Notes de bas de page
[1] La nullité de la totalité du contrat pourrait toutefois être obtenue si la présence de la partie dont le consentement a été vicié par dol était déterminante du consentement des autres parties.
[2] Le texte mélange la question de l’obligation à la dette avec celle de la contribution à la dette. Reprenons l’exemple d’une obligation de 90 comportant trois codébiteurs solidaires A, B et C tenus à parts égales de la charge finale de la dette. Si A dispose d’une créance de 60 contre le créancier commun, alors la compensation éteindra l’obligation solidaire à hauteur de 60 (montant de la créance réciproque) et non à hauteur de 30 (montant de la part de A dans l’obligation)… Pour être plus précis, les codébiteurs solidaires seront libérés à hauteur de 60 (montant de la créance réciproque) vis-à-vis du créancier commun, mais resteront soumis à un recours en contribution de A qui a payé plus que sa part : A pourra demander à B et à C de payer 15 chacun (art. 1317, al. 2).
[3] Cass. com., 28 mars 2006, n° 04-12.197 : « Mais attendu qu’un codébiteur solidaire peut invoquer la transaction intervenue entre le créancier commun et l’un de ses coobligés, dès lors qu’il en résulte pour ce dernier un avantage dont il peut lui-même bénéficier ».
[4] Une confusion doit à tout prix être évitée : le cautionnement solidaire n’est pas une obligation solidaire. Le cautionnement est dit « solidaire » lorsque le bénéfice de discussion est écarté, c’est-à-dire lorsque le créancier peut assigner directement la caution, sans discuter préalablement le débiteur principal dans ses biens.

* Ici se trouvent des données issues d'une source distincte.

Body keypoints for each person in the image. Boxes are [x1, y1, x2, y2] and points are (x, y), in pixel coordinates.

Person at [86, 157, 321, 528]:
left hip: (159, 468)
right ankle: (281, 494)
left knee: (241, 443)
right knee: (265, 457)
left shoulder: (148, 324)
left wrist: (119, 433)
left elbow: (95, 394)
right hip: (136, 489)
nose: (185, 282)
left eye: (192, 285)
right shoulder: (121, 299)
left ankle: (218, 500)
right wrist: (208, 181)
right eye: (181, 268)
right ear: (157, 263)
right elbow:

[5] Il existe en revanche des textes spéciaux. La responsabilité des père et mère du fait de leur enfant fait ainsi exception : l’article 1242, al. 4 (ancien art. 1384, al. 4), énonce que « Le père et la mère, en tant qu’ils exercent l’autorité parentale, sont solidairement responsables du dommage causé par leurs enfants mineurs habitant avec eux. »
[6] Avant-projet publié par la Chancellerie le 29 avril 2016 dans le cadre d’une consultation publique.